И в том же письме он сообщал, что написал первый акт «сложной четырех или пятиактной трагедии. Он в четырех длинных картинах со множеством действующих лиц и сюжетных узлов. Драма называется «Этот свет» (в противоположность «тому»). Ее подзаголовок «Пущинская хроника». Первая картина - на площади перед вокзалом, вторая в комнате портнихи из беспризорных, близ вокзала, третья - бомбоубежище этого дома, четвертая -картофельное поле на опушке Пущинского леса в вечер оставления области нашей армией».
В сентябре 1943 года, согласно донесению осведомителя НКВД, Пастернак возмущался: «Нельзя встречаться, с кем я хочу (речь шла о возможности встречи с одним британским дипломатом. -
А когда писателям, возвращавшимся из Чистополя в Москву пароходом, предложили оставить запись в книге отзывов судна, Пастернак написал: «Хочу купаться и еще жажду свободы печати».
«Доктор Живаго» и стал исполнением пастернаковской угрозы «писать так, как нельзя». А крамольная запись не помешала ему отправиться на фронт.
Неизвестный же осведомитель сделал опасный для поэта вывод: «Пастернак, видимо, серьезно считает себя поэтом-пророком, которому затыкают рот, поэтому он уходит от всего в сторону, уклоняясь от прямого ответа на вопросы, поставленные войной, и занимается переводами Шекспира, сохраняя свою «поэтическую индивидуальность», далекую судьбам страны и народа. Пусть-де народ и его судьбы -сами по себе, а я - сам по себе...»
Тут уже присутствует лейтмотив будущей антипастернаковской кампании в связи с присуждением Нобелевской премии.

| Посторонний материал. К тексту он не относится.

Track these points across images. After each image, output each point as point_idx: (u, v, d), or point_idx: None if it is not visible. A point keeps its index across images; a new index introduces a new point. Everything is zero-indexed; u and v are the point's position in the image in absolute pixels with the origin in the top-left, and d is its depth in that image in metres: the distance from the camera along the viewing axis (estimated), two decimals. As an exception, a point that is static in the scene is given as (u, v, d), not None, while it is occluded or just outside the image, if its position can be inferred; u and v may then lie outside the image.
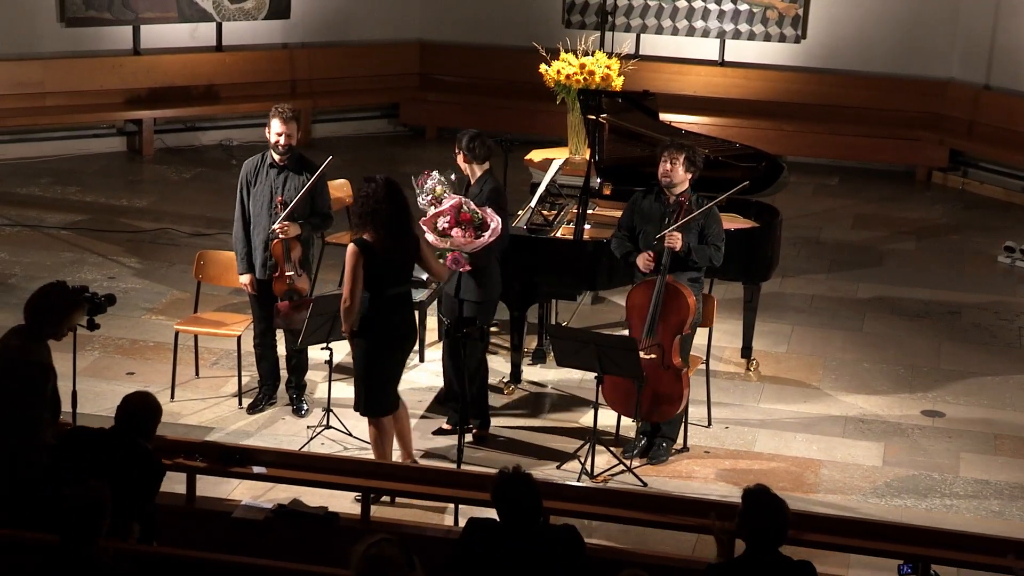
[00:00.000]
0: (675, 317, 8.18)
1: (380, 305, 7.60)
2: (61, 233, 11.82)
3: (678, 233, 8.12)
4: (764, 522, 5.60)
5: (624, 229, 8.46)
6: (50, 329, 6.49)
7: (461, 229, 8.13)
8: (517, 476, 5.86)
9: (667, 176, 8.26)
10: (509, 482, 5.83)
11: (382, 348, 7.67)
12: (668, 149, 8.31)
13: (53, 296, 6.57)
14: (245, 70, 14.64)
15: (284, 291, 8.49)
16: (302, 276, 8.50)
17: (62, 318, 6.51)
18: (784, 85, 14.54)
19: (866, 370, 9.78)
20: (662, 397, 8.23)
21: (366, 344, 7.66)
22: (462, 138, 8.51)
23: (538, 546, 5.76)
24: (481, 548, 5.79)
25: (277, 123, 8.45)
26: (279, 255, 8.45)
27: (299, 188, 8.45)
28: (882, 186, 14.01)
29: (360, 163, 13.92)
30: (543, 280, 9.09)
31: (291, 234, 8.41)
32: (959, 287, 11.37)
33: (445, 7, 15.29)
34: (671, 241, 8.12)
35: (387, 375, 7.74)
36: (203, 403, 8.95)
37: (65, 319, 6.52)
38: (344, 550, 5.15)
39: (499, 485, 5.84)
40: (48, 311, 6.50)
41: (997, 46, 14.03)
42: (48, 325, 6.49)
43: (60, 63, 13.85)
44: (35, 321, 6.49)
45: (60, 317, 6.50)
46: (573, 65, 11.00)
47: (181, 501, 6.97)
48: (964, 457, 8.62)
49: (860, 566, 7.13)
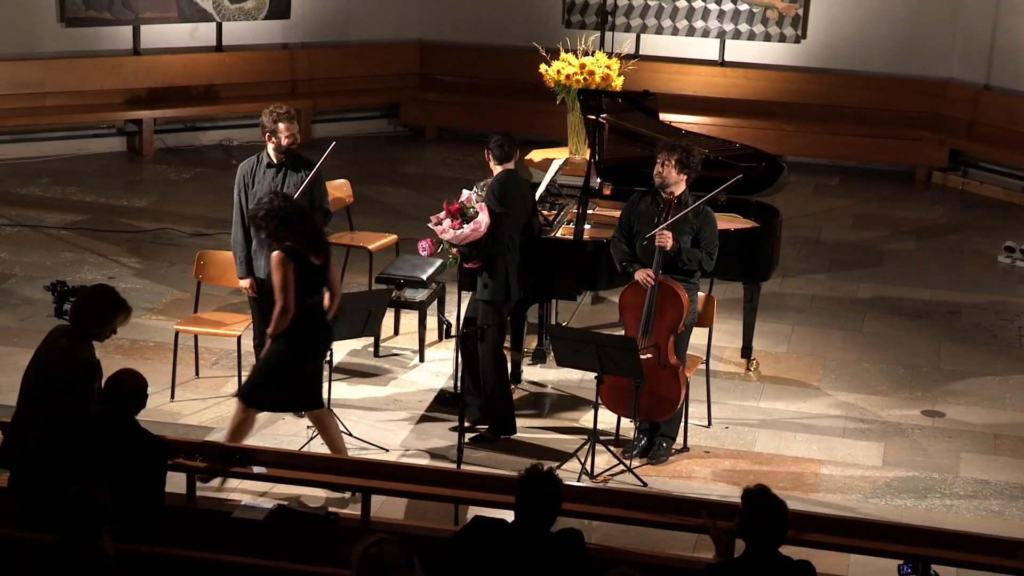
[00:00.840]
0: (670, 316, 8.18)
1: (300, 315, 7.61)
2: (61, 233, 11.82)
3: (668, 232, 8.11)
4: (764, 522, 5.60)
5: (623, 230, 8.45)
6: (96, 329, 6.59)
7: (450, 219, 8.24)
8: (546, 475, 5.86)
9: (660, 177, 8.26)
10: (537, 479, 5.84)
11: (297, 357, 7.68)
12: (661, 150, 8.32)
13: (100, 298, 6.67)
14: (245, 70, 14.64)
15: None
16: None
17: (107, 320, 6.60)
18: (784, 85, 14.54)
19: (866, 370, 9.78)
20: (660, 396, 8.23)
21: (284, 348, 7.66)
22: (490, 137, 8.61)
23: (542, 547, 5.76)
24: (484, 547, 5.78)
25: (284, 125, 8.49)
26: None
27: (297, 186, 8.46)
28: (882, 186, 14.01)
29: (360, 163, 13.93)
30: (543, 280, 9.08)
31: None
32: (959, 287, 11.37)
33: (445, 7, 15.29)
34: (661, 240, 8.11)
35: (283, 380, 7.72)
36: (203, 403, 8.95)
37: (109, 321, 6.60)
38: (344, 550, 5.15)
39: (526, 480, 5.83)
40: (95, 312, 6.59)
41: (997, 46, 14.03)
42: (94, 326, 6.58)
43: (60, 63, 13.84)
44: (82, 321, 6.58)
45: (106, 319, 6.60)
46: (573, 65, 11.01)
47: (181, 501, 6.97)
48: (964, 457, 8.62)
49: (860, 566, 7.13)
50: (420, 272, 9.75)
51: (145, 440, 6.27)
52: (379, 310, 8.55)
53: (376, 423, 8.74)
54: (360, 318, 8.35)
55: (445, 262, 9.41)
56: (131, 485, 6.05)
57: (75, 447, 6.19)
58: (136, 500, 6.10)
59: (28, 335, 9.60)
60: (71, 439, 6.23)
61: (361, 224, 11.14)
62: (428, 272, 9.75)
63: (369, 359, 9.64)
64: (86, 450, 6.16)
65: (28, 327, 9.78)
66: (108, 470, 5.97)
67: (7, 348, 9.48)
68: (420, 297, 9.61)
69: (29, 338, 9.56)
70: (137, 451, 6.21)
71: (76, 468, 6.04)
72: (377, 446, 8.42)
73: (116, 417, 6.25)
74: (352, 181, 11.18)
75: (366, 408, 8.94)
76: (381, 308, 8.60)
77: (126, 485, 5.97)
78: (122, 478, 5.97)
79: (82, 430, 6.24)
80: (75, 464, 6.09)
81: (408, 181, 13.51)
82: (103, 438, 6.19)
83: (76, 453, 6.16)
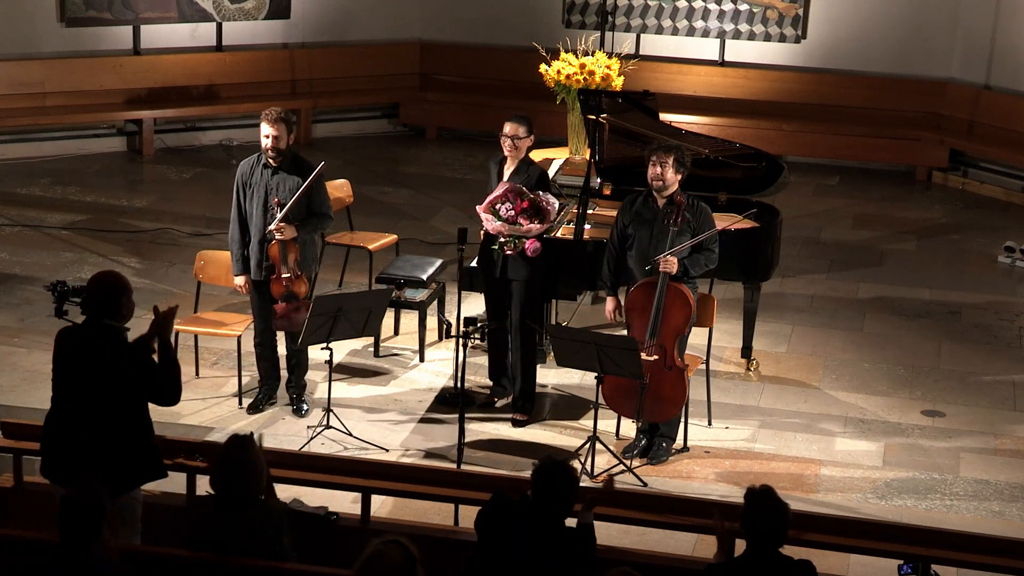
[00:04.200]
0: (677, 318, 8.19)
1: None
2: (61, 233, 11.82)
3: (673, 259, 8.11)
4: (766, 522, 5.61)
5: (617, 236, 8.44)
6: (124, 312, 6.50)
7: (526, 216, 8.32)
8: (564, 466, 5.89)
9: (658, 179, 8.23)
10: (555, 467, 5.87)
11: None
12: (656, 152, 8.27)
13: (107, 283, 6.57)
14: (245, 70, 14.64)
15: (281, 293, 8.50)
16: (300, 278, 8.50)
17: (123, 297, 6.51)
18: (784, 85, 14.53)
19: (866, 370, 9.78)
20: (664, 398, 8.23)
21: None
22: (524, 121, 8.69)
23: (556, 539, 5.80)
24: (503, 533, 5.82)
25: (264, 126, 8.46)
26: (275, 257, 8.46)
27: (294, 189, 8.44)
28: (882, 186, 14.01)
29: (360, 163, 13.94)
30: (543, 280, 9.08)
31: (287, 236, 8.41)
32: (959, 287, 11.38)
33: (445, 7, 15.29)
34: (666, 267, 8.11)
35: None
36: (203, 403, 8.95)
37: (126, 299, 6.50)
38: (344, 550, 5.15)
39: (545, 468, 5.85)
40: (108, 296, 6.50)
41: (997, 46, 14.03)
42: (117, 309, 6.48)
43: (60, 63, 13.84)
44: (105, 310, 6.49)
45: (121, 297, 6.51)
46: (573, 65, 11.00)
47: (181, 501, 6.97)
48: (964, 457, 8.63)
49: (860, 566, 7.13)
50: (420, 272, 9.75)
51: (123, 343, 6.27)
52: (379, 310, 8.55)
53: (376, 423, 8.74)
54: (360, 318, 8.35)
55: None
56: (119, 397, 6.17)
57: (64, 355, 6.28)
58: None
59: (28, 335, 9.61)
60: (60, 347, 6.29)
61: (361, 224, 11.14)
62: (428, 272, 9.76)
63: (369, 359, 9.64)
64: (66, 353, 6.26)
65: (28, 327, 9.78)
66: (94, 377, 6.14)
67: (7, 348, 9.48)
68: (420, 297, 9.61)
69: (29, 338, 9.58)
70: (115, 353, 6.21)
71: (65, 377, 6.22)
72: (377, 446, 8.43)
73: (95, 320, 6.26)
74: (352, 181, 11.18)
75: (366, 408, 8.95)
76: (381, 308, 8.60)
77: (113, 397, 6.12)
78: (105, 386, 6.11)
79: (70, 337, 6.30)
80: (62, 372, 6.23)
81: (408, 181, 13.51)
82: (83, 342, 6.24)
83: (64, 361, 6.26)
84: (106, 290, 6.31)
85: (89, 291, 6.30)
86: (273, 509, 6.04)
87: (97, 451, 6.24)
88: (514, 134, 8.66)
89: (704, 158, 9.51)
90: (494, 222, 8.41)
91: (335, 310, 8.20)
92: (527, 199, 8.35)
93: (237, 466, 5.89)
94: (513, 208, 8.33)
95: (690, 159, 8.38)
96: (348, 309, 8.26)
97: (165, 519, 6.68)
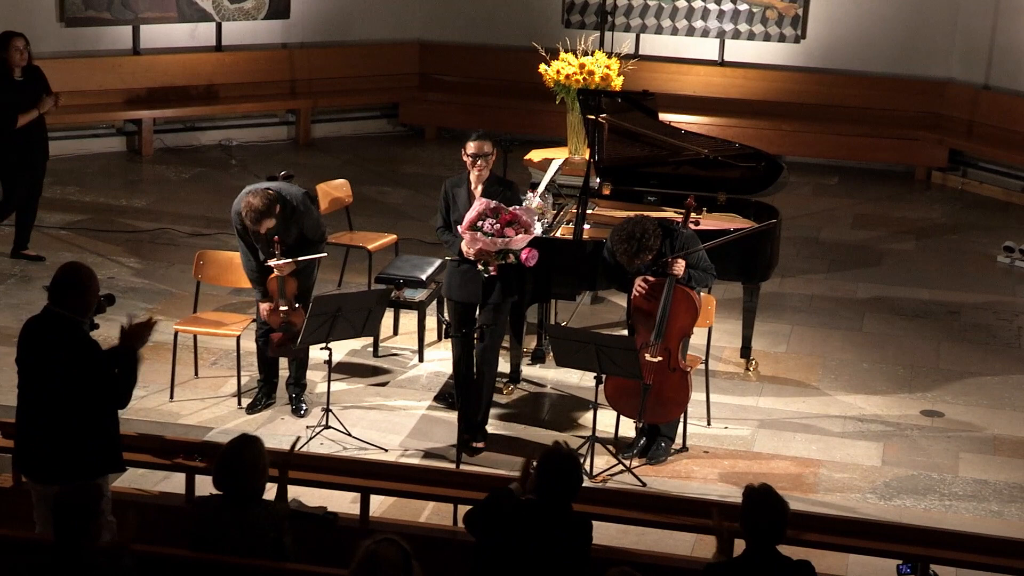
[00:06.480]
0: (683, 320, 8.19)
1: None
2: (61, 233, 11.82)
3: (682, 261, 8.15)
4: (765, 521, 5.61)
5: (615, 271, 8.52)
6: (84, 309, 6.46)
7: (513, 228, 8.21)
8: (569, 455, 5.90)
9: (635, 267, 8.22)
10: (560, 455, 5.88)
11: None
12: (622, 253, 8.12)
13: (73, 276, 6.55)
14: (245, 70, 14.65)
15: (279, 324, 8.55)
16: (297, 310, 8.54)
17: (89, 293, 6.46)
18: (784, 85, 14.54)
19: (865, 370, 9.78)
20: (667, 399, 8.24)
21: None
22: (489, 137, 8.48)
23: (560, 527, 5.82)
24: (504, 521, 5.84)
25: (254, 228, 8.33)
26: (274, 290, 8.52)
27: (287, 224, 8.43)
28: (882, 186, 14.02)
29: (359, 163, 13.94)
30: (542, 280, 9.08)
31: (286, 272, 8.46)
32: (958, 287, 11.38)
33: (445, 7, 15.30)
34: (675, 268, 8.14)
35: None
36: (202, 403, 8.95)
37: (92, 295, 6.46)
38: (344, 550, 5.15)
39: (550, 456, 5.87)
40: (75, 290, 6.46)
41: (997, 46, 14.03)
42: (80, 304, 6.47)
43: (60, 63, 13.80)
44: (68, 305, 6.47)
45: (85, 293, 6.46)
46: (573, 65, 11.00)
47: (181, 501, 6.97)
48: (963, 457, 8.63)
49: (859, 566, 7.14)
50: (419, 272, 9.76)
51: (81, 338, 6.22)
52: (378, 310, 8.56)
53: (376, 423, 8.74)
54: (360, 318, 8.35)
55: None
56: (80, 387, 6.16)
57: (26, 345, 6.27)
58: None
59: (28, 335, 9.61)
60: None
61: (360, 224, 11.15)
62: (427, 272, 9.76)
63: (369, 359, 9.65)
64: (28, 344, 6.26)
65: (28, 327, 9.78)
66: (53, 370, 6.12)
67: (7, 348, 9.46)
68: (419, 297, 9.62)
69: (29, 338, 9.57)
70: (70, 347, 6.19)
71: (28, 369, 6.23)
72: (377, 446, 8.43)
73: (56, 315, 6.22)
74: (352, 181, 11.19)
75: (366, 408, 8.95)
76: (380, 308, 8.61)
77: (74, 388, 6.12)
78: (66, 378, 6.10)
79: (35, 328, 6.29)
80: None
81: (408, 181, 13.51)
82: (43, 334, 6.22)
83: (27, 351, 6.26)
84: (70, 280, 6.27)
85: (54, 279, 6.29)
86: (276, 509, 6.05)
87: (52, 441, 6.23)
88: (481, 152, 8.45)
89: (704, 158, 9.52)
90: (481, 239, 8.27)
91: (334, 310, 8.20)
92: (507, 212, 8.25)
93: (241, 461, 5.90)
94: (497, 222, 8.23)
95: (656, 239, 8.14)
96: (347, 309, 8.26)
97: (165, 519, 6.68)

В пастернаковском архиве сохранились лишь два небольших фрагмента пьесы - третья и четвертая сцены первого действия, очевидно, наиболее безобидные. Основную часть второго фрагмента занимает монолог солдатки Кузякиной - страшный рассказ о железнодорожной сторожке, в переработанном виде ставший впоследствии рассказом бельевщицы Таньки Безочередевой, беспризорной дочери Живаго и Лары. Главные действующие лица пьесы - офицеры Дудоров и Гордон, которые потом перекочевали в этом своем качестве в эпилог романа. В августе 1943 года Пастернак с группой писателей побывал на фронте в расположении 3-й армии, освободившей Орел. От имени всех писателей, участвовавших в поездке, он написал обращение к красноармейцам 3-й армии: «Как веками учил здравый смысл и часто повторял товарищ Сталин, дело правого должно было рано или поздно взять верх. Это время пришло, - правда восторжествовала. Еще рано говорить о бегстве врага, но ряды его дрогнули и он уходит под ударами вашего победоносного оружия, под уяснившеюся очевидностью своего неотвратимого поражения, под давлением наших союзников, под непомерною тяжестью своей неслыханной исторической вины. Тесните его без жалости, и да пребудет с вами навеки ваша исконная удача и слава. Наши мысли и тревоги всегда с вами. Вы - наша гордость. Мы любуемся вами».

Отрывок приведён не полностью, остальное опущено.